We might want to put statements of belief in a bundle of other religious practices — rituals, community-building exercises, art — that help us maintain a particular attitude towards risk.  And if that’s right then these are all secondary.  It’s the attitude towards risk that makes a particular practice religious, not the practice itself.

Another consequence of this definition might be that everyone is religious, some people just don’t know it.  Whether that’s a welcome consequence, or whether it would be better just to check the language of religion, I couldn’t say.



Arguing About Religion

I used to think it didn’t make sense to argue about religion, because it was impossible to convince anybody and, perhaps more importantly, disrespectful to try.

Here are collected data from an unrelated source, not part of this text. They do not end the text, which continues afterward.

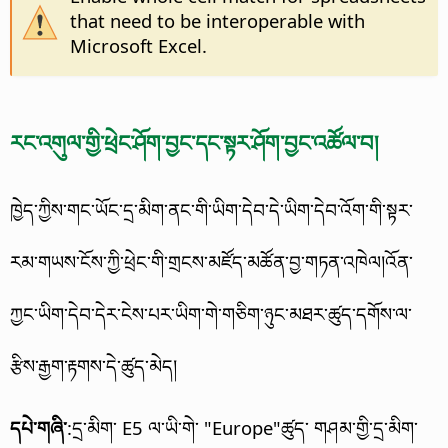
that need to be interoperable with
Microsoft Excel.
རང་འགུལ་གྱི་ཕྲེང་ཤོག་བྱང་དང་སྟར་ཤོག་བྱང་འཚོལ་བ།
ཁྱེད་ཀྱིས་གང་ཡོང་དྲ་མིག་ནང་གི་ཡིག་དེབ་དེ་ཡིག་དེབ་འོག་གི་སྟར་
རམ་གཡས་ངོས་ཀྱི་ཕྲེང་གི་གྲངས་མཛོད་མཚོན་བྱ་གཏན་འཁེལ།
འོན་
ཀྱང་ཡིག་དེབ་དེར་ངེས་པར་ཡིག་གེ་གཅིག་ཉུང་མཐར་ཚུད་དགོས་ལ་
རྩིས་རྒྱག་རྟགས་དེ་ཚུད་མེད།
དཔེ་གཞི་
:དྲ་མིག་ E5 ལ་ཡི་གེ་ "Europe"ཚུད་ གཤམ་གྱི་དྲ་མིག་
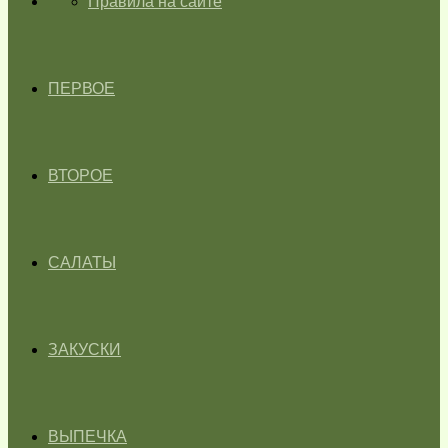
ГЛАВНАЯ
Правила на сайте
ПЕРВОЕ
ВТОРОЕ
САЛАТЫ
ЗАКУСКИ
ВЫПЕЧКА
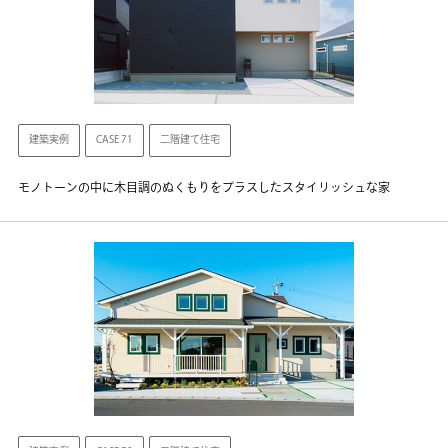
建築実例
CASE 71
二階建て住宅
モノトーンの中に木目調のぬくもりをプラスしたスタイリッシュな家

After all, religion is about someone’s relationship to his or her own soul and to matters of ultimate concern (G-d, the Tao, the Dharmakaya and such like) and those are the most deep and intimate issues, and nobody else’s business.

But I just read the Washington Post article about evangelical support for Trump, and it seems like the only way to engage is to talk about religion. For example they think everyone is a sinner and it’s self-righteous of progressives to criticize Trump. They think that science is opposed to religion and the only way to avoid thinking that life is a meaningless joke is to endorse a fundamentalist reading of the Bible. It seems like the only way to argue with these ideas is to get in a religious argument about the true meaning of the Bible, who/what G-d is and how we should think about Him, sin, mitzvot, the purpose of life etc. 

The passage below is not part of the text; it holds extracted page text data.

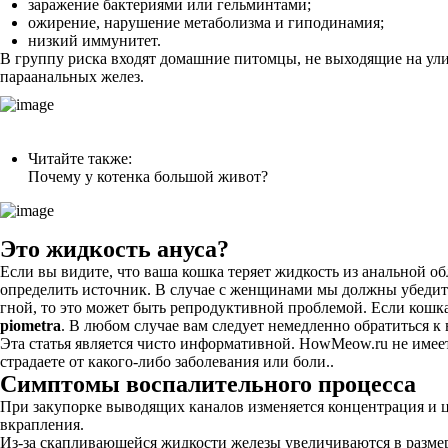
заражение бактериями или гельминтами;
ожирение, нарушение метаболизма и гиподинамия;
низкий иммунитет.
В группу риска входят домашние питомцы, не выходящие на ули
параанальных желез.
Читайте также:
Почему у котенка большой живот?
Это жидкость ануса?
Если вы видите, что ваша кошка теряет жидкость из анальной о
определить источник. В случае с женщинами мы должны убедиться
гной, то это может быть репродуктивной проблемой. Если кошк
piometra
. В любом случае вам следует немедленно обратиться 
Эта статья является чисто информативной. HowMeow.ru не имеет
страдаете от какого-либо заболевания или боли..
Симптомы воспалительного процесса
При закупорке выводящих каналов изменяется концентрация и цв
вкрапления.
Из-за скапливающейся жидкости железы увеличиваются в разме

And yet I think my first point is valid too — it’s disrespectful and a waste of time to argue about religion! People have a bad track record of answering these questions, and it is obnoxious to expect people to agree on them.

It’s a puzzler.


Three Fancy, Dancy Wise Men from the East Meet a Diabological, Mythological Crazy Magical Beast

When it was my first day of school I was afraid to go because I had to take a long trip on the subway alone, and also I thought the teachers might be mean and the other children tease me.  So my mother, who was a school teacher spoke to me as she walked me to Newkirk Avenue Station.  Indian summer had folded and torn like a paper bag and it was cold in the morning, though I had eaten a bagel and drunk a cup of hot milk.

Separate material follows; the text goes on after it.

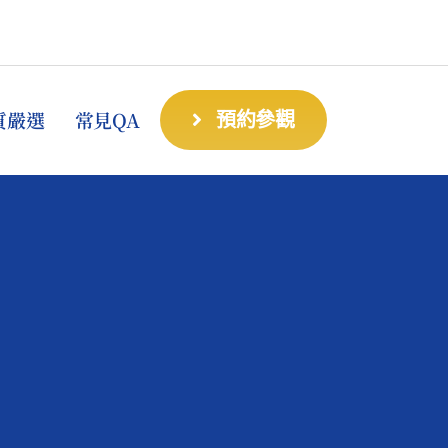
質嚴選
常見QA
預約參觀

My mother told me about the three men from the East who had the mission to tame the beast called Manticora, that despoiled the land in the province of Yoo-Nan, and stalked a cave strewn with victim’s bones.  And the three men had to meet the fell beast Manticora and had to say who or what it’s mate was.

The beast, my mother told me, had the body of a lion and the head of a man.

The first sage said manticora’s mate was lion, because who we are is who our body tells us, not what our head tells us, as our head can be fall of fancy and fantasy, but the body does not lie.

The second sage said the manticora’ s mate was a human being, because the mind is the body’s captain, and in fact the body of a human being is truly no different than the body of an ape, but man is not born to wed ape, but man.

The third sage said the manticora’s mate was any other fabulous monster composed of mismatched head and body, because the manticora’s essence was neither human nor lion, but the conjoining thereof.

Who was right, mother I said, as I waited for a moment before passing through the turn-style.

You didnt ask me about the three sages, said my mother smiling.  There were three of them, but how many bodies did they have?

Three? I asked?

No, one, monkey-face.  The three sages shared a single body.

They were a three-headed sage, mother?

For now.

For now, mother?

Their fourth head lived far away across the ocean in the palm-tree of a Crab Witch.

And is that head the true mate of the manticora, mother? I asked.

You tell me.

I never told my mother, and last July I lost her.  But her story of the mate of manticora and the three wise men who shared a single body comforted me on my first day of school and in all my searching and longing since.